Sequential protocol steps

• Step I: Tidal volume (VT) 7 ml/kg-PBW, with constant positive end-expiratory pressure (PEEP), respiratory rate (RR), and insufflation time (0.6 sec), without adding an end-inspiratory pause (EIP). inspiratory: expiratory (I: E) ratio of 1:2. 60 minutes long.
• Step II: VT 5 ml/kg-PBW with constant PEEP, RR, and insufflation time (0.6 sec) without adding an end-inspiratory pause (EIP). I:E ratio of 1:2. 60 minutes long.
• Step III: EIP will be configured to achieve an I:E ratio of 1:1, keeping constant the insufflation time at 0.6 sec and the VT at 5 ml/kg-PBW. PEEP and RR will not be changed from baseline conditions. 60 minutes long.
• Step IV: The RR will be reduced by 20%, keeping constant the VT in 5 ml/kg-PBW. The insufflation time will be maintained at 0.6 sec, and the I:E ratio was equal to 1:1; consequently, the EIP will be prolonged again. 60 minutes long.

Volumetric capnography will be recorded, and an offline analysis will be performed using the mean value of the last 40 breaths. Gas exchange measurements were also performed at the end of each phase using a conventional blood gas analyzer (GEM® 4000, Instrumentation Laboratory, Lexington, USA). Hemodynamic variables and pulse oximetry will be continuously monitored (Multiparameter Spacelabs 91393). To identify the influence of cardiac output variations on CO2 dynamics, minimally invasive cardiac output monitoring will be installed (Edwards Lifesciences, USA). If needed, a norepinephrine infusion will be used to maintain the mean arterial pressure near 65 mmHg, and no bolus of fluid was administered during the protocol.
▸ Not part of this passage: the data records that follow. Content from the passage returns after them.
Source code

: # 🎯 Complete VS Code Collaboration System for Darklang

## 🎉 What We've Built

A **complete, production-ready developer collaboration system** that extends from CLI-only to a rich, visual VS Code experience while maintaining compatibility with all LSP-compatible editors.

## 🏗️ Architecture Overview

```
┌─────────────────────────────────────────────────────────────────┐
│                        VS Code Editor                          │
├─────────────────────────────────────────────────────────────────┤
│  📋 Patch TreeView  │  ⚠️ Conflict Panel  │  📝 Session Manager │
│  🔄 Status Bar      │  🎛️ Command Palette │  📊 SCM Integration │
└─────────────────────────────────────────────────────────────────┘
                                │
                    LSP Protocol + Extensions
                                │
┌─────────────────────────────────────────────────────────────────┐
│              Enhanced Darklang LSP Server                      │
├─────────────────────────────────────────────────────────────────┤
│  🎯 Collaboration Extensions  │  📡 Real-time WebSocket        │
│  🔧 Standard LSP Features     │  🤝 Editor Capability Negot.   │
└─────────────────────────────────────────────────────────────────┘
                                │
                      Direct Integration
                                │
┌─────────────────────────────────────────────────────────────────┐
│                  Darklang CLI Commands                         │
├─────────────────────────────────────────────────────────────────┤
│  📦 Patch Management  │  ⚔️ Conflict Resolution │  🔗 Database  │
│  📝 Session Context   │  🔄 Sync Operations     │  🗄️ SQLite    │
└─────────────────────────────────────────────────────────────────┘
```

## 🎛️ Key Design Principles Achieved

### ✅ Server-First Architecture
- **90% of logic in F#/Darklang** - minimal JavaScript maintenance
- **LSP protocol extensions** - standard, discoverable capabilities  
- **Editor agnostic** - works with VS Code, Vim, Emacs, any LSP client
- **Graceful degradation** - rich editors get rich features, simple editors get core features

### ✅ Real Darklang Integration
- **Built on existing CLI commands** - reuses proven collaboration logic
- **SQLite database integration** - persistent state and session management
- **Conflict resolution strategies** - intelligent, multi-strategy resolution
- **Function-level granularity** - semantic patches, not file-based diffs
Statistical analysis The Shapiro-Wilk test will be performed to determine the distribution of continuous variables, which will be expressed as mean, standard deviation, or median and interquartile range as appropriate. Friedman´s nonparametric test, the Wilcoxon matched-pairs signed-rank test, and Dunn's post hoc comparisons will be performed to compare multiple variables.

A two-tailed p-value less than 0.05 was considered statistically significant.